_Dataset:_
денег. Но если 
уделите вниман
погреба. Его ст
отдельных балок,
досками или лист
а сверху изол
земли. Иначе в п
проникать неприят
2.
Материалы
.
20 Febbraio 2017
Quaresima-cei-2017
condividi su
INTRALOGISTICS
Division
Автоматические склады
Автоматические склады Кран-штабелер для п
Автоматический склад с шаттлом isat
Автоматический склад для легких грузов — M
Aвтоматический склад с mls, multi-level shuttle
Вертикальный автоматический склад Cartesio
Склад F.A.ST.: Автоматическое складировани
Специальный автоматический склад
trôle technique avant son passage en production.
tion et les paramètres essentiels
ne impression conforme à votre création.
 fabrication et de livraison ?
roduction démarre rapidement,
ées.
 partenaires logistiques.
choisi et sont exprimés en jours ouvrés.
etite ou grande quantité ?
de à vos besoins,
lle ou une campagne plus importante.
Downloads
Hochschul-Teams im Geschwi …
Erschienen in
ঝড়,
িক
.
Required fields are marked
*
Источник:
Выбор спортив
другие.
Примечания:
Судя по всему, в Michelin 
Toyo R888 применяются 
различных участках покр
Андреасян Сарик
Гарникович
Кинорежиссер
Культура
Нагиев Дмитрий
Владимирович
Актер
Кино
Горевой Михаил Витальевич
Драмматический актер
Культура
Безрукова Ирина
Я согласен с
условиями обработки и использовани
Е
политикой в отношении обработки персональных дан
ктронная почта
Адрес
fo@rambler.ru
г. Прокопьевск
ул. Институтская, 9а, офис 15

_To-do item:_
Lay out the lines from the first line of the records through the line containing "Aвтоматический склад с", inclusive, as a Markdown table with the columns Row and Line text, omitting any blank lines.

_Task solution:_
| Row | Line text |
|---|---|
| 1 | денег. Но если  |
| 2 | уделите вниман |
| 3 | погреба. Его ст |
| 4 | отдельных балок, |
| 5 | досками или лист |
| 6 | а сверху изол |
| 7 | земли. Иначе в п |
| 8 | проникать неприят |
| 9 | 2. |
| 10 | Материалы |
| 11 | . |
| 12 | 20 Febbraio 2017 |
| 13 | Quaresima-cei-2017 |
| 14 | condividi su |
| 15 | INTRALOGISTICS |
| 16 | Division |
| 17 | Автоматические склады |
| 18 | Автоматические склады Кран-штабелер для п |
| 19 | Автоматический склад с шаттлом isat |
| 20 | Автоматический склад для легких грузов — M |
| 21 | Aвтоматический склад с mls, multi-level shuttle |